La scuola è un diritto o un dovere?

studentiAnche per quest’anno il Mandela Forum è uno dei luoghi visitati dai ragazzi delle classi secondaria di 1° grado che partecipano al progetto “le Chiavi della città“.

In questo progetto decine di ragazze e ragazzi sono stati guidati dalla attrice e formatrice Patrizia Mazzoni nella visione delle mostre del Mandela forum, in un percorso che li ha portati a prestare attenzione ai tanti significati legati alle immagini proposte.

Queste le riflessioni di Patrizia sull’esperienza

In visita alla mostra “Il muro dei diritti”- alcune note a margine

A guardarle bene, le foto hanno una potenza narrativa da travolgere e coinvolgere, in modo indistricabile, la mente e il cuore di chi guarda; l’impatto emotivo delle immagini e delle parole suscita nei ragazzi una sorta di spaesamento che alza il loro livello di attenzione sensibile. I volti e le storie di personaggi-simbolo come Mandela e Gandhi si intrecciano con le storie di volti anonimi di persone-simbolo.

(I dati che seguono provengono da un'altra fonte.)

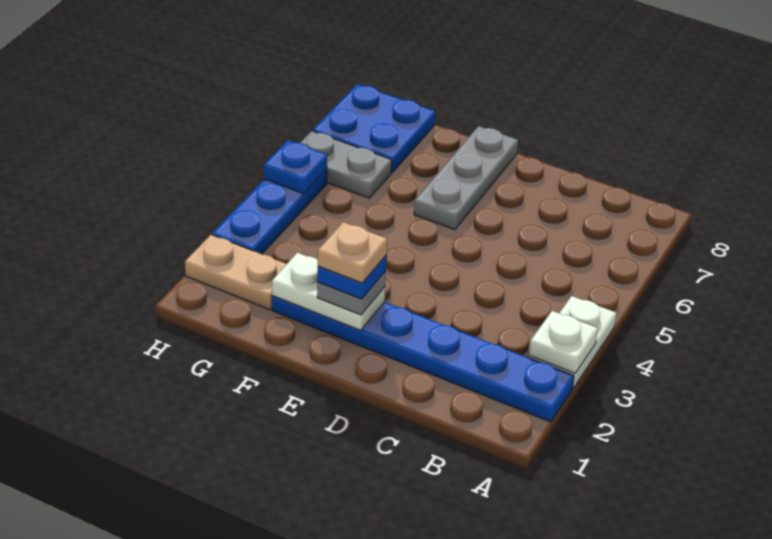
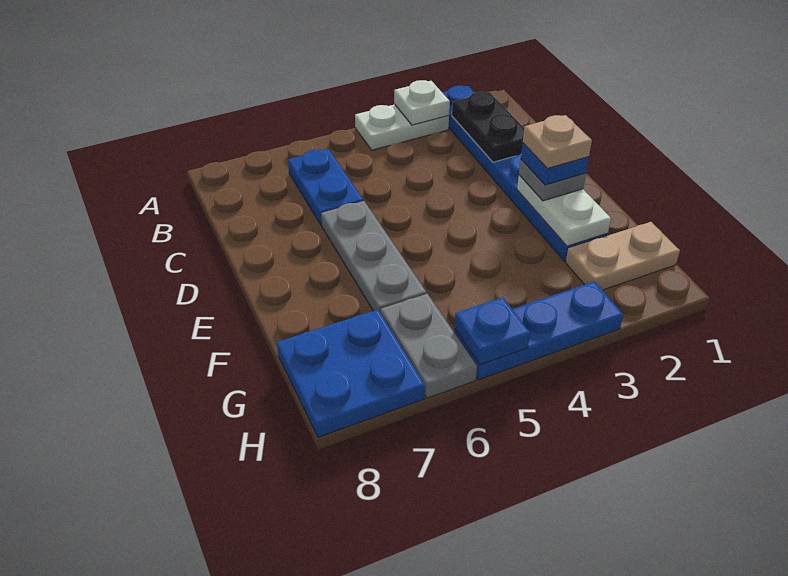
none -> black 1x2 plate [452,92,524,162]
none -> blue 1x2 plate [288,149,363,226]
grey 1x3 plate [414,126,518,230] -> grey 1x3 plate turned to [321,201,426,313]
tan 1x2 plate [185,235,286,310] -> tan 1x2 plate turned to [566,222,680,290]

Lentamente l’attenzione per l’informazione e la notizia, si trasforma in riflessione sul valore di ogni persona. Ci si interroga sul significato della parola “etica”: come valutare cosa è giusto e cosa non lo è nella condotta umana? Le parole: libertà, dignità, fratellanza, uguaglianza, e le relative immagini smuovono pensieri e opinioni diverse, sono concetti che appassionano sul piano teorico, ma non sembrano riguardarli personalmente sul piano sentimentale.

Eppure Galimberti ci ricorda che non ci può essere istruzione della mente senza un’educazione dei sentimenti, perché è dalla formazione del sentimento che dipende la moralità dei comportamenti.

Le storie di Iqbal e di Malala infiammano gli animi per il destino di bambine e bambini, ragazze e ragazzi dall’infanzia negata o dal diritto all’istruzione negato per povertà e pregiudizi culturali; ma le condizioni di vita degli eroici ragazzi pakistani, sono così lontane dalle nostre, così diverse dalle nostre esperienze di vita, che la commozione per loro spesso non basta, a stabilire la connessione tra il loro diritto all’istruzione negato e il nostro riconosciuto e tutelato.

La visita volge al termine, il luogo comune che la scuola non è un diritto ma un dovere sembra prevalere, avallata da M, che vuole diventare muratore e non riesce a cogliere come il suo percorso scolastico possa aiutarlo a realizzare il suo progetto di vita. Ma ecco che la lettura dell’articolo 33 della Costituzione Italiana riporta al centro della questione, la motivazione di ognuno e il desiderio di scoprire il segreto di sé e delle cose.

Il tempo a disposizione è finito, i ragazzi esprimono soddisfazione per l’esperienza fatta e ringraziano. Mentre si avviano verso l’uscita, affermano di avere imparato a guardare con occhi diversi.